Он прочертил ножом идеально ровную дугу под подбородком от одной ямки до другой. Медленно, как и обещал. Ранди очень внимательно относился к своему оружию, чистил автомат и точил ножи каждый день, даже если не пользовался ими. Поэтому след от бритвенно-острого лезвия проявился не сразу. Кровь выступила сначала бусинами, а потом, стоило Кенне содрогнуться в конвульсии, начала выплёскиваться толчками.
Минус один.
— Гори в аду, — прошептала я, мысленно вычёркивая его имя из чёрного списка.
— Я должен был сделать это ещё тогда, — произнёс Ранди, удерживая голову Митча до тех пор, пока тот не перестал дёргаться. — Как бы я хотел показать тебе это раньше. В той комнате. Пять лет назад.
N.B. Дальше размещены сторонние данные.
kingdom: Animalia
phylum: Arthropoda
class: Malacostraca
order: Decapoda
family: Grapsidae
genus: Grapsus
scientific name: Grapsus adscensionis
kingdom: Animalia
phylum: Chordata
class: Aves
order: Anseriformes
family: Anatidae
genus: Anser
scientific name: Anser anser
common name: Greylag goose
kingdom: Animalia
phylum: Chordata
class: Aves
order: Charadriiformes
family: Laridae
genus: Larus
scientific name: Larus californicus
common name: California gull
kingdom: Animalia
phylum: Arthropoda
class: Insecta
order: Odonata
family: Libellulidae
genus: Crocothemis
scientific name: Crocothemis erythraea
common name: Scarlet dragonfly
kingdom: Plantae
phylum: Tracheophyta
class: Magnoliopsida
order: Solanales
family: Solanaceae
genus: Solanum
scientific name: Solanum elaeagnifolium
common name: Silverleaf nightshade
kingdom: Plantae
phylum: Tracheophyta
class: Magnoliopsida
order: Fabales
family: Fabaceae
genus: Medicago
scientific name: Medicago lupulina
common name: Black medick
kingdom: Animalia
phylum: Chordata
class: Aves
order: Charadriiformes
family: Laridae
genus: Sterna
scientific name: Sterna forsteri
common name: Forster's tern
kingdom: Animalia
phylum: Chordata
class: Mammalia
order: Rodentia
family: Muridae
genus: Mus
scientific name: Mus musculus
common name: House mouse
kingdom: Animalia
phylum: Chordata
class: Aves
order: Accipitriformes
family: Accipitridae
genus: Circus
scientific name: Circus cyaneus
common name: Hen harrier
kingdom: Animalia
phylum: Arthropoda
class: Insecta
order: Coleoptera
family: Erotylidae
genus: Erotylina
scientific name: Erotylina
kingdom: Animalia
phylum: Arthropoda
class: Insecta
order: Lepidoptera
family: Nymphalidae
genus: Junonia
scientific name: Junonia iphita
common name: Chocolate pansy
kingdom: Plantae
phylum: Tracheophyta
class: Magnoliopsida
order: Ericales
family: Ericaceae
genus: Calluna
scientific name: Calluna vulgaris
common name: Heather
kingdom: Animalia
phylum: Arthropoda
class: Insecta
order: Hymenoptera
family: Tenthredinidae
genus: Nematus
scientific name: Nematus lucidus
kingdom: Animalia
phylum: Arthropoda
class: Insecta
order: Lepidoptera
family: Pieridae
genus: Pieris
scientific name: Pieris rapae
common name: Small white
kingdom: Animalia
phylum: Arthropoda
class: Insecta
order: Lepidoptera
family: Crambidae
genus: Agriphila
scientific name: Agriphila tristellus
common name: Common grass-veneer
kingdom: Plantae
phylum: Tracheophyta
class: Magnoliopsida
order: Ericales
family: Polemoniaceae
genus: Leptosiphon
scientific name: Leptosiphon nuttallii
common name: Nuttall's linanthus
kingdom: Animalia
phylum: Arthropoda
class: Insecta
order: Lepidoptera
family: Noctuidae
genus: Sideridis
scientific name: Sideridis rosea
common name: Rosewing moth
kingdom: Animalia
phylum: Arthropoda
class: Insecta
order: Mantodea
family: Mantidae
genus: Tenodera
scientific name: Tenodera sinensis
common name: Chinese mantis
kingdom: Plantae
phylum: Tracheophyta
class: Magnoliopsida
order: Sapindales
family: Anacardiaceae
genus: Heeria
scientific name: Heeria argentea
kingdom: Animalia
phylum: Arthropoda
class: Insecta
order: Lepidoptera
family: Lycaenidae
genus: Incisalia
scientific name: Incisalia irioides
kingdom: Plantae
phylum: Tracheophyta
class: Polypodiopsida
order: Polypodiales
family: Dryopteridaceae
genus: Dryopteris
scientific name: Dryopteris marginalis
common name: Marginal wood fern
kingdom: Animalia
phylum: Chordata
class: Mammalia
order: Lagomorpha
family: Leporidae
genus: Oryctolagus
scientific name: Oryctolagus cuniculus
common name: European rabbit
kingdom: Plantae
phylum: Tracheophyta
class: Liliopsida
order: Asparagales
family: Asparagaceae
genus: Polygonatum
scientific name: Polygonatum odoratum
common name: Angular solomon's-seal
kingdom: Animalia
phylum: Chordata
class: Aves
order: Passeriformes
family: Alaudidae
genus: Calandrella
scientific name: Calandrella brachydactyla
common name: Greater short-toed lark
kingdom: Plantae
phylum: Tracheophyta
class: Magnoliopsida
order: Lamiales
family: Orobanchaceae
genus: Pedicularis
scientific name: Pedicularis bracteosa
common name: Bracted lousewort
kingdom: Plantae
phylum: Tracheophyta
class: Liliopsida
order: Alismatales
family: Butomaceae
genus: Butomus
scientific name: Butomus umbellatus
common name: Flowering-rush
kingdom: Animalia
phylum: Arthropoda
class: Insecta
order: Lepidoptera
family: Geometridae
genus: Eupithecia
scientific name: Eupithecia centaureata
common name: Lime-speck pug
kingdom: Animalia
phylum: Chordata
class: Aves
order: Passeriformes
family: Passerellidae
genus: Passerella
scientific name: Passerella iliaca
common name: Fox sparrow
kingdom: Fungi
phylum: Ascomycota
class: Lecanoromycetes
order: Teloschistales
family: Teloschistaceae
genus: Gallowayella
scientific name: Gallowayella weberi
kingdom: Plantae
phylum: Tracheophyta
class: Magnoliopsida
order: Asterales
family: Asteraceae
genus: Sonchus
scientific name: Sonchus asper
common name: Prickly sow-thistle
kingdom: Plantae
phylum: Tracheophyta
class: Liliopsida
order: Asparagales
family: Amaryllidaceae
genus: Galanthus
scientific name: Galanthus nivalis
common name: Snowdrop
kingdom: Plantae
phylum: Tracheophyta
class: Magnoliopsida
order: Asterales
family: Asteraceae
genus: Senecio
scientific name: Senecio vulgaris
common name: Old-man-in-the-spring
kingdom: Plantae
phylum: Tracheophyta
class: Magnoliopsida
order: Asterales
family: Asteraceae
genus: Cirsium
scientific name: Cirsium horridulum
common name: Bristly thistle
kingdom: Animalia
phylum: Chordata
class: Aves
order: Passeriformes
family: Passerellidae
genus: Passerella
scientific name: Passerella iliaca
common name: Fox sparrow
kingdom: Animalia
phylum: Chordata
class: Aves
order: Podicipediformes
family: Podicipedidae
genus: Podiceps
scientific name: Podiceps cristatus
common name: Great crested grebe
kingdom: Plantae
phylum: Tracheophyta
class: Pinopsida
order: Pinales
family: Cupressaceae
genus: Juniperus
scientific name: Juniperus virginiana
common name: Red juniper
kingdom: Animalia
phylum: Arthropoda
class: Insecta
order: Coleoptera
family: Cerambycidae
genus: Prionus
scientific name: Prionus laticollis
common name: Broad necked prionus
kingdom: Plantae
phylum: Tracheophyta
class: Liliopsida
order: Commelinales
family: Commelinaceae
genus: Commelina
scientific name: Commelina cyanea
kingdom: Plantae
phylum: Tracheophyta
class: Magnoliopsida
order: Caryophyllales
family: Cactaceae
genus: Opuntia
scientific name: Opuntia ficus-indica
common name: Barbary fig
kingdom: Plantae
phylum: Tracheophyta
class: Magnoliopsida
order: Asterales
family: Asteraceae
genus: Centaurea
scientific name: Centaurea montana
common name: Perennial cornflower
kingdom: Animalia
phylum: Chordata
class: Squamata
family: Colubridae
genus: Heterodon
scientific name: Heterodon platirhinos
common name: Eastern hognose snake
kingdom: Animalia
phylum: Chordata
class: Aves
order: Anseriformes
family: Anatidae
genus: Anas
С мёртвой головой у плеча он рассуждал о собственной слабости. Мне хотелось сказать, что он никогда не был слабым. Просто сейчас он слишком сильный. Сильнее любого из здесь присутствующих… Но стоило нашим взглядам встретится, я забыла о свидетелях. Даже о Кенне Митче. Ещё минуту назад он был самым важным человеком для нас, а теперь он — лишь изломанная немая вещь. Когда Атомный поднялся на ноги, он упал в грязь, похожий на надоевшую куклу.
Как и тогда, после убийства коменданта, Ранди смотрел на меня с восторгом, превращающим его в одержимого. Он иссушил своё сердце ненавистью, ему хотелось закрыть глаза, забыться, погрузиться с головой в любовь. Прямо сейчас. Хотя бы на секунду…
— Пэм, он сдох, — улыбнулся Ранди, вытирая руки об одежду. — Какой же он грязный ублюдок. Запачкал тебя.
Запачкал? Ранди перехватил мою руку, когда я потянулась к лицу.
— Не прикасайся к нему больше. Ни к чему, что принадлежит ему. Не смотри на него, — попросил он, наклоняясь. — Даже не думай о нём.